Olivia van Kuiken (b. 1997 in Chicago, Illinois) is a New York based artist. She received a BFA, Studio Art, Cooper Union, New York.

Solo Exhibitions include Losing looking leaving, Caprii, Düsseldorf (2024); Beil Lieb, Château Shatto, Los Angeles (2024); Make me Mulch!, Chapter NY, New York (2023);  She clock, me clock, we clock, King’s Leap, New York (2022).

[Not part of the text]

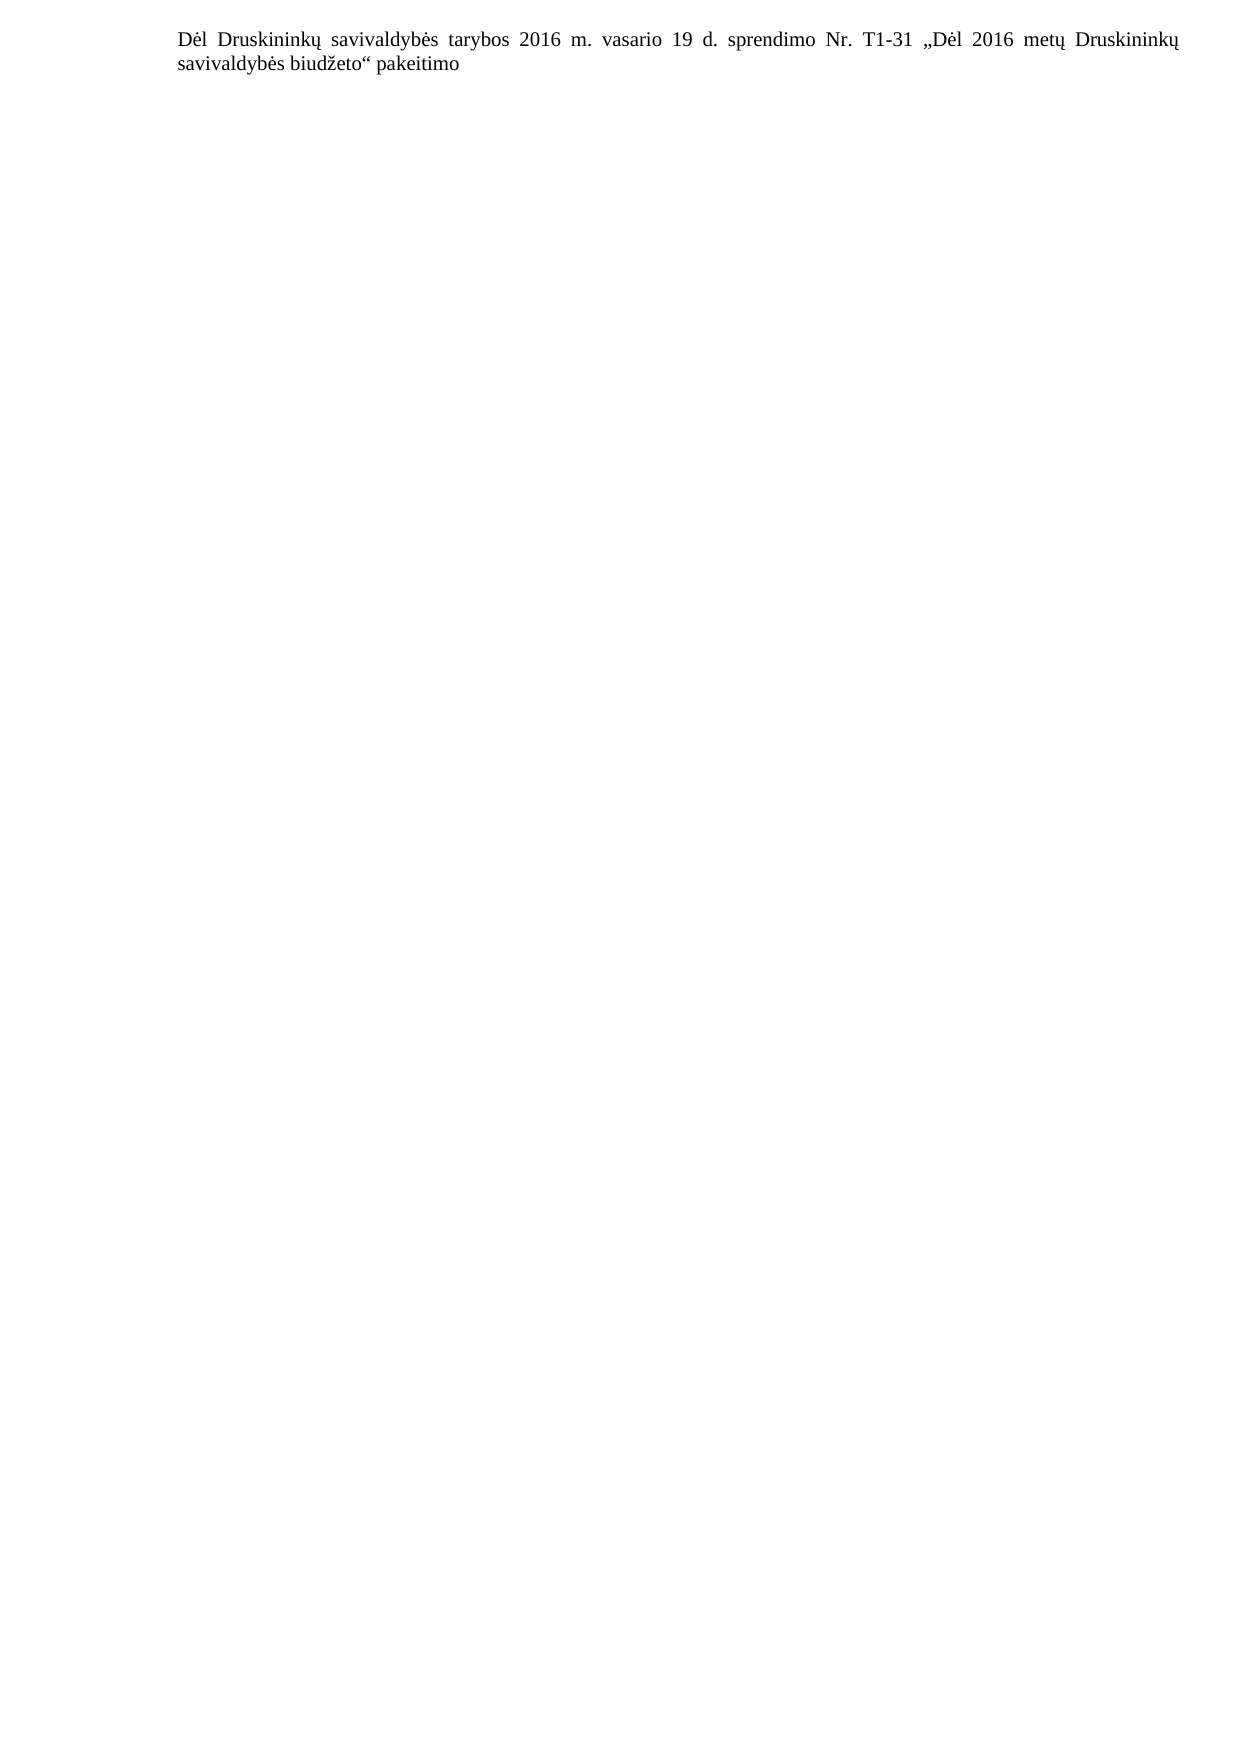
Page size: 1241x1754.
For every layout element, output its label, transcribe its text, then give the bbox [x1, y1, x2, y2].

Select group exhibitions include What are you looking for?, curated by Brandy Carstens, Société, Berlin (2025); the Lord will spit out the lukewarm, Bortolami Gallery, New York (2025); Meet me by the lake, CLEARING, New York (2024); Mad Monk, Micki Meng, New York (2024); A Modern Disease, curated by Cooper Brovenick, New York (2024); Manic Pixie Nightmare Drawings, Adler Beatty, New York (2024); Anything can pass before the eyes of a person, Derosia, New York (2023); Works on Paper: 100 Years, Amanita, New York (2023); Supper Club, As it Stands, Los Angeles (2023); Oceans of Time, Château Shatto, Los Angeles (2022); Elective Affinities, Chapter NY, New York (2022); Bright lights, big city, no fun, Shoot the Lobster, New York  (2022); La Saison Creuse, Hoffman Maler Wallenburg, Nice (2022).